━━ Passage provided

Slide 21 presents a look of our GAAP EPS to our non-GAAP EPS, which excludes the impact of nonrecurring items from Q1 2012.
First-quarter net loss was $449.4 million or $5.20 per share.
Before the charges, highlighted on this slide, the first-quarter net loss was $6.7 million or $0.08 per share.
The complete reconciliation of GAAP to non-GAAP numbers can be found at the back of the presentation.
As the system business mix increases, our quarterly results may be more lumpy, which is primarily driven by the timing of project revenue recognition.
For example, even though Silver State North was sold in Q1, revenue for this project will not be recognized until substantial completion is achieved in Q2.
Also in Q2, we anticipate to begin recognizing revenue for AVSR, as Exelon's ownership of the project has been finalized with the first advance of the loan guarantee by the US Department of Energy.
With the revenue and associated gross margins for these projects, we anticipate that our results sequentially will improve significantly.
Turning to slide 22, I will review the balance sheet and the cash flow summary.
Cash and marketable securities were $750 million, down $38 million from $788 million at the end of last year.
Accounts receivable trade balances increased slightly quarter-over-quarter, And our unbilled accounts receivable increased by $18 million quarter-over-quarter due to the increase in unbilled revenue at Agua Caliente and St.
Clair.
Our unbilled accounts receivables have increased significantly since the first quarter of 2011.
We have taken actions to reduce the unbilled accounts receivables by better aligning our project construction billed to the underlying contact and milestones.
In addition, we successfully negotiated a change to the Agua Caliente milestone payment schedule, given the significant progress we have made.
And collected nearly $200 million of the unbilled accounts receivable since quarter end.
Inventories increased due to higher inventory of our systems business to support increased project activity.

━━━━
━━ Stored data

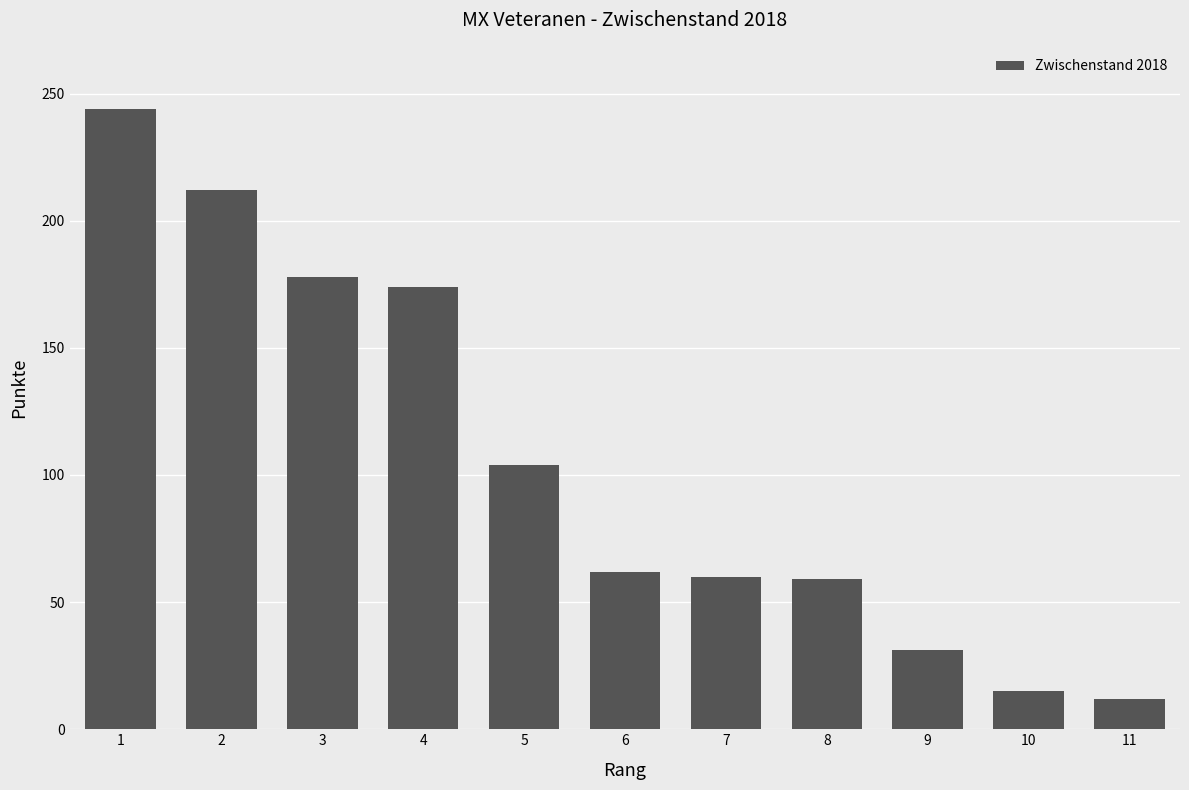

What value does the data have at 1?

244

━━━━

● **Exercise instructions**:
**A)** In the earnings remarks, what was the first-quarter net loss before the charges?
**B)** Pick up the earnings remarks after their final sentence, on inventories, and write what comes next.
The chart material after the earnings remarks is separate and unrelated to them.

● **Answers in order**:
**A)** $6.7 million, or $0.08 per share.

**B)**
Both for modules and balance of systems.
And lowered third-party module demand as we did not sell through our Q1 production.
Project assets decreased as we recognized the sale of St.
Clair to NextEra, and Silver State North to Enbridge.
Deferred project costs increased as we constructed projects we have sold, but for which we cannot recognize revenue yet.
As reminder, when a project sells, the project asset turns either into revenue or deferred project costs, depending on whether all applicable revenue recognition criteria have been met.
Our debt level increased by $201 million from the end of last year, primarily to fund working capital increases in our systems business, as certain projects anticipated to close were pushed out of the quarter.
And we made our annual module EOL, end-of-life, funding in Q1.
As announced on April 5, AVSR received the first advance of a loan guarantee by the US Department of Energy, finalizing Exelon's ownership of the project.
We used these funds and other sources to repay $200 million of the revolver since quarter end.
Also, as previously announced, we voluntarily repaid the entire outstanding balance under our German credit facility.
These payments have reduced our end-of-quarter outstanding debt by $342 million or approximately 40%.
Operating cash flows for the quarter were negative $16.1 million.
And free cash flow was negative $212 million.
We spent $125 million for capital expenditures, up $7 million from last quarter.
As we complete capital commitments related to previously planned capacity expansions, we anticipate capital expenditures to decline in the second half of this year.
Depreciation was $72.7 million compared to $67.9 million last quarter.
First Solar is in a strong financial position to navigate the current market turbulence.
However, we recognize the market has changed rapidly, and failing to adapt to this new reality will have serious financial repercussions.
Ultimately, we feel the restructuring initiatives we have taken in recent months will enhance our balance sheet.
And we have the financial wherewithal to undertake those restructuring initiatives.
We will be constructing the projects in our project pipeline over the next several years, which will provide a buffer against demand fluctuations in the market.
And the restructuring initiatives will further conserve our resources as we develop new sustainable markets.
This bring me to our updated guidance for 2012, starting with the assumptions behind our guidance, as shown on slide 23.
As we mentioned in our April restructuring call, we expect demand to range between 1.5 gigawatts to 1.8 gigawatts.
And our average module manufacturing costs to range from $0.70 to $0.72 per watt.
Our expectation for average module efficiency of 12.7% is unchanged from prior guidance.
We expect our effective tax rate to be in the range of 17% to 19%, excluding the impact of any restructuring or impairment charges.
Which is up slightly from our prior guidance, due to the jurisdictional mix of income.
Turning to slide 24, despite the operational results for the quarter, our internal business forecast remains intact.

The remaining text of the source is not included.